Rutschgefahr auf Berliner Radwegen: Salz gegen Glätte – und Blätter

Der Senat will Winterdienst mit Salz auf Radwegen testen – BaumschützerInnen sind besorgt.

Neuschnee und Glatteis behindern die Verkehrsteilnehmer auf den Straßen der Hauptstadt.

Fahr­rad­fah­re­r*in­nen wird es freuen: Die Stadt testet Streusalz auf Radwegen Foto: dpa/Wolfgang Kumm

BERLIN taz | Der Senat will Radwege im Rahmen eines Pilotprojekts mit Salz von Glätte befreien. Diesen Beschluss betrachtet der Baumexperte des BUND Berlin, Christian Hönig, mit gemischten Gefühlen. Salz sei „Gift für die Bäume“, sagte er der taz. Er sei aber froh, dass es einen wissenschaftlich ausgewerteten Versuch gebe.

Der Senat hatte auf seiner Sitzung am Dienstag eine Vorlage von Klima-, Umwelt- und Mobilitätssenatorin Bettina Jarasch (Grüne) zur Änderung des Straßenreinigungsgesetzes beschlossen. Ziel ist laut Senatskanzlei, Winterglätte auf Radwegen künftig zu verhindern. Das Pflanzenschutzamt werde den Pilotversuch auf ausgewählten Hochbordradwegen begleiten.

Dabei handelt es sich um „klassische“ Radwege, die im Gegensatz zu Radspuren auf der Fahrbahn oberhalb des Bordsteins neben dem Gehweg verlaufen. In Berlin weisen viele noch altes Verbundpflaster auf, die meisten entsprechen auch nicht den Anforderungen des Mobilitätsgesetzes. Andere Hochbordwege sind bereits breiter und asphaltiert.

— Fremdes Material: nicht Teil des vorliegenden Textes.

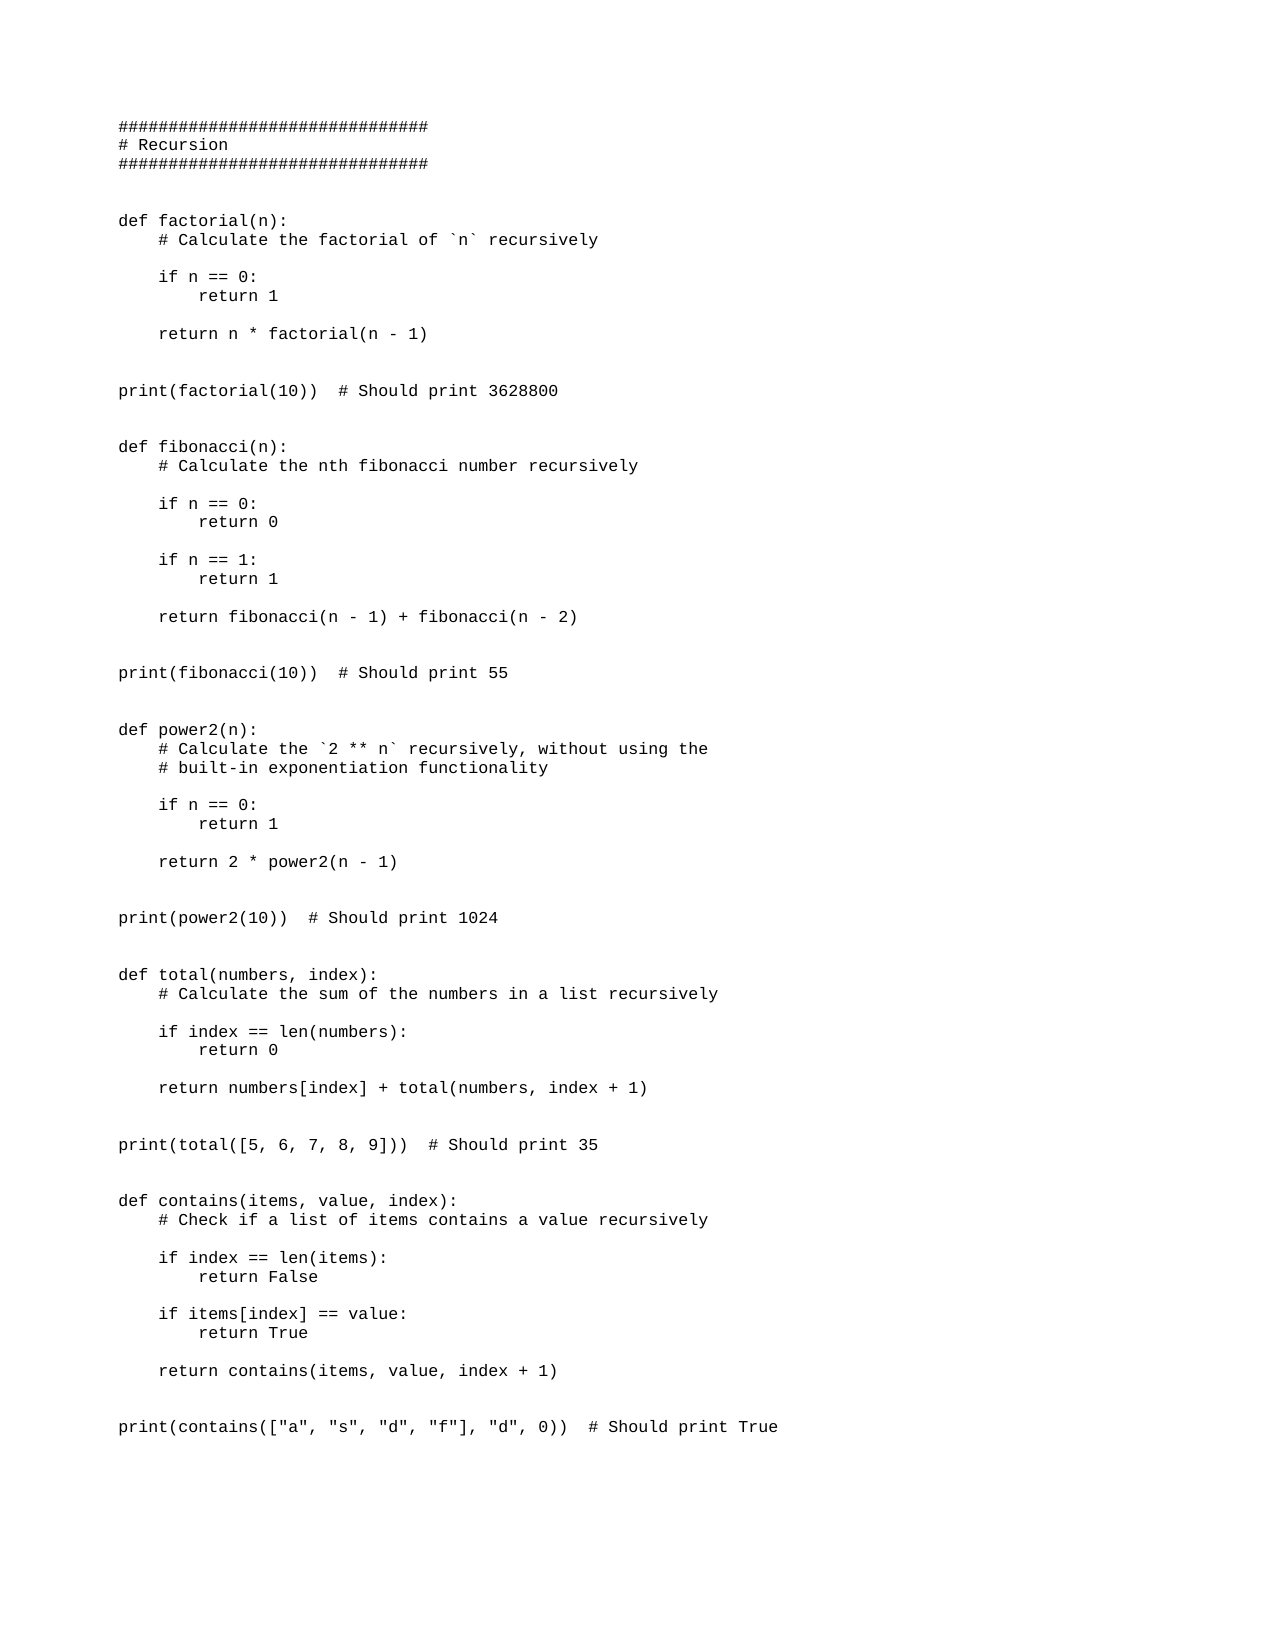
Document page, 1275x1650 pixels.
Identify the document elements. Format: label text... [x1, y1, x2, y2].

text def factorial(n): [118, 212, 1157, 231]
text ############################### [118, 118, 1157, 137]
text print(fibonacci(10)) # Should print 55 [118, 665, 1157, 684]
text def total(numbers, index): [118, 967, 1157, 985]
text return False [118, 1268, 1157, 1287]
text print(power2(10)) # Should print 1024 [118, 910, 1157, 929]
text return 1 [118, 816, 1157, 834]
text print(contains(["a", "s", "d", "f"], "d", 0)) # Should print True [118, 1419, 1157, 1438]
text # Calculate the nth fibonacci number recursively [118, 457, 1157, 476]
text print(total([5, 6, 7, 8, 9])) # Should print 35 [118, 1136, 1157, 1155]
text return contains(items, value, index + 1) [118, 1362, 1157, 1381]
text if n == 0: [118, 269, 1157, 288]
text if n == 1: [118, 552, 1157, 571]
text # Check if a list of items contains a value recursively [118, 1212, 1157, 1231]
text return 0 [118, 514, 1157, 533]
text if n == 0: [118, 797, 1157, 816]
text # Calculate the sum of the numbers in a list recursively [118, 985, 1157, 1004]
text def fibonacci(n): [118, 439, 1157, 457]
text if index == len(numbers): [118, 1023, 1157, 1042]
text ############################### [118, 156, 1157, 175]
text if items[index] == value: [118, 1306, 1157, 1325]
text # Calculate the factorial of `n` recursively [118, 231, 1157, 250]
text if index == len(items): [118, 1249, 1157, 1268]
text return numbers[index] + total(numbers, index + 1) [118, 1080, 1157, 1098]
text print(factorial(10)) # Should print 3628800 [118, 382, 1157, 401]
text def contains(items, value, index): [118, 1193, 1157, 1212]
text return 2 * power2(n - 1) [118, 853, 1157, 872]
text return fibonacci(n - 1) + fibonacci(n - 2) [118, 608, 1157, 627]
text return True [118, 1325, 1157, 1344]
text # built-in exponentiation functionality [118, 759, 1157, 778]
text return 1 [118, 571, 1157, 589]
text return 0 [118, 1042, 1157, 1061]
text # Recursion [118, 137, 1157, 156]
text return 1 [118, 288, 1157, 307]
text return n * factorial(n - 1) [118, 326, 1157, 344]
text # Calculate the `2 ** n` recursively, without using the [118, 740, 1157, 759]
text def power2(n): [118, 721, 1157, 740]
text if n == 0: [118, 495, 1157, 514]
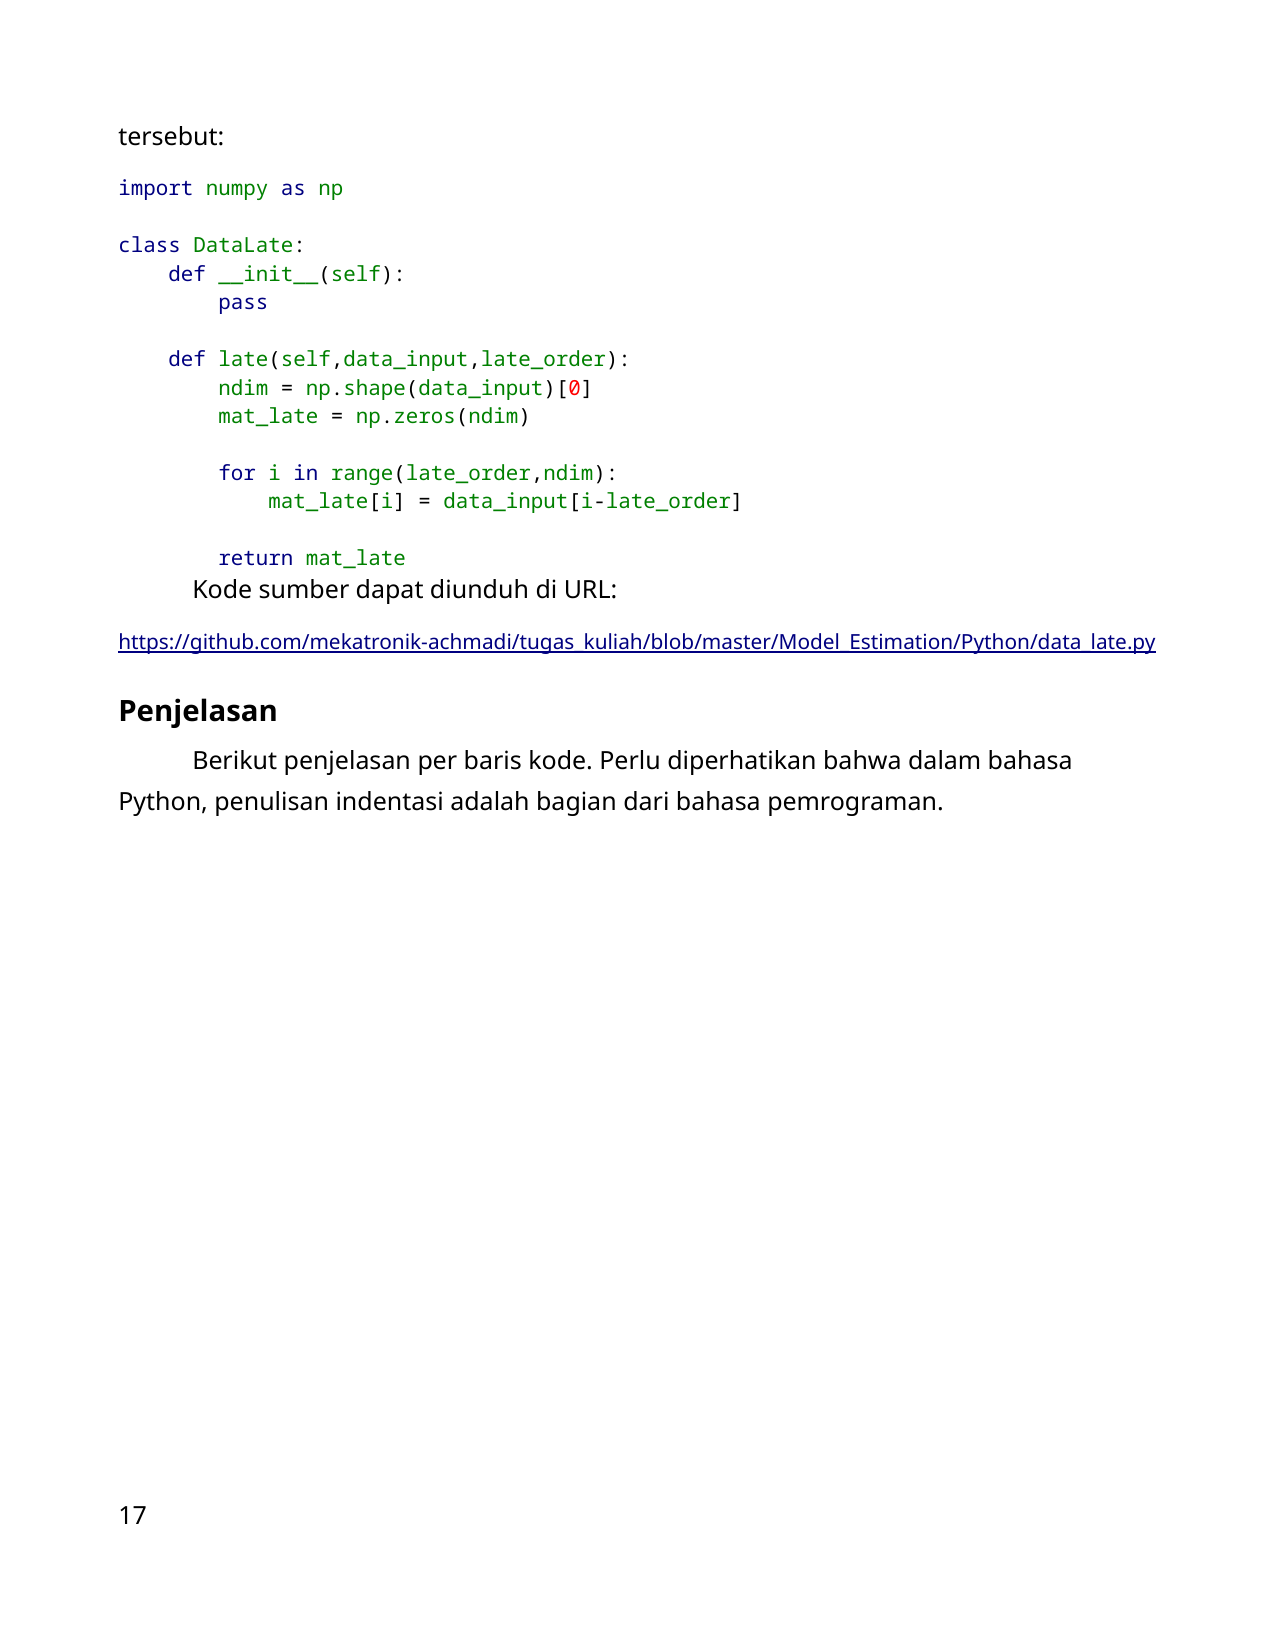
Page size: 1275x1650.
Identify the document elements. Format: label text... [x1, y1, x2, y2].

text https://github.com/mekatronik-achmadi/tugas_kuliah/blob/master/Model_Estimation/Python/data_late.py [118, 627, 1157, 656]
text for i in range(late_order,ndim): [118, 458, 1157, 486]
text mat_late[i] = data_input[i-late_order] [118, 486, 1157, 515]
text import numpy as np [118, 173, 1157, 202]
text tersebut: [118, 118, 1157, 152]
subtitle Penjelasan [118, 690, 1157, 730]
text pass [118, 287, 1157, 316]
text return mat_late [118, 543, 1157, 572]
text Berikut penjelasan per baris kode. Perlu diperhatikan bahwa dalam bahasa Python, penulisan indentasi adalah bagian dari bahasa pemrograman. [118, 743, 1157, 858]
text ndim = np.shape(data_input)[0] [118, 373, 1157, 401]
text def late(self,data_input,late_order): [118, 344, 1157, 373]
text def __init__(self): [118, 259, 1157, 287]
text Kode sumber dapat diunduh di URL: [118, 572, 1157, 606]
text mat_late = np.zeros(ndim) [118, 401, 1157, 429]
text class DataLate: [118, 230, 1157, 259]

Salz kann den Straßenbäumen schaden

Eine begriffliche Verwirrung ergibt sich aus der Unterscheidung zwischen „Streusalz“ und „Sole“, wie sie auch die Verkehrsverwaltung vornimmt. Dabei ist die abtauende Substanz in beiden Fällen Kochsalz (Natriumchlorid), in der Sole ist es lediglich bereits gelöst. Die Ausbringung von Sole auf Fahrbahnen gilt als umweltverträglicher, weil dabei meist weniger Salz zur Anwendung kommt. Hochbordradwege, von denen ein Teil des Niederschlagswassers direkt in die Baumscheiben läuft, werden bislang jedoch überhaupt nicht mit Salz behandelt.

„Wir warnen seit Jahren vor diesem Vorschlag, und ich freue mich zumindest, dass das Zeug jetzt nicht gleich über ganz Berlin ausgekippt wird“, sagt Christian Hönig. Chloridionen, wie Streusalz sie abgibt, seien für Straßenbäume bis zur Trockenheit der vergangenen Jahre „Killer Nummer eins“ gewesen. Beide Faktoren zusammen seien „eine absolute Katastrophe“. Je weniger es regne, desto mehr Salz werde im Boden gespeichert. Während der Wachstumsphase im Frühjahr „ziehen die Bäume dann hoch, was sie bekommen“.

Auch dass die Winter mit dem Klimawandel tendenziell wärmer werden, ändere nichts an der Problematik, sagt der Experte: Die Straßen seien dann sogar häufiger feucht und könnten nachts oder am frühen Morgen überfrieren, weshalb ein Winterdienst notwendig werde.

Es gibt Maßnahmen zum Schutz der Bäume

Laut Hönig gibt es aber auch Optionen, die drohende Salzbelastung zu reduzieren. Wenig hält er vom Einsatz alternativer chemischer Substanzen – „damit würden wir nur wieder Stoffe in die Umwelt einbringen, die dort nichts zu suchen haben“. Kochsalz lande zumindest am Ende der Kette im Meer, wo es ohnehin in Fülle vorhanden sei.

Nachzudenken sei über eine bauliche Trennung, also eine Art Schutzwall um die Baumscheiben. Das sehe allerdings schlecht aus und könne auch Unfallrisiken bergen. Chancen sieht Hönig in der Vergrößerung von Abständen: „Ab 1,50 Meter, idealerweise 2 Meter und mehr, nimmt die Einwirkung durch Streusalz in den Boden signifikant ab.“

Der BUND fordert seit Langem einen „Frühjahrsdienst“ für Straßenbäume. Üppige Wässerung und Düngung verringere das Risiko einer zu hohen Salzaufnahme deutlich.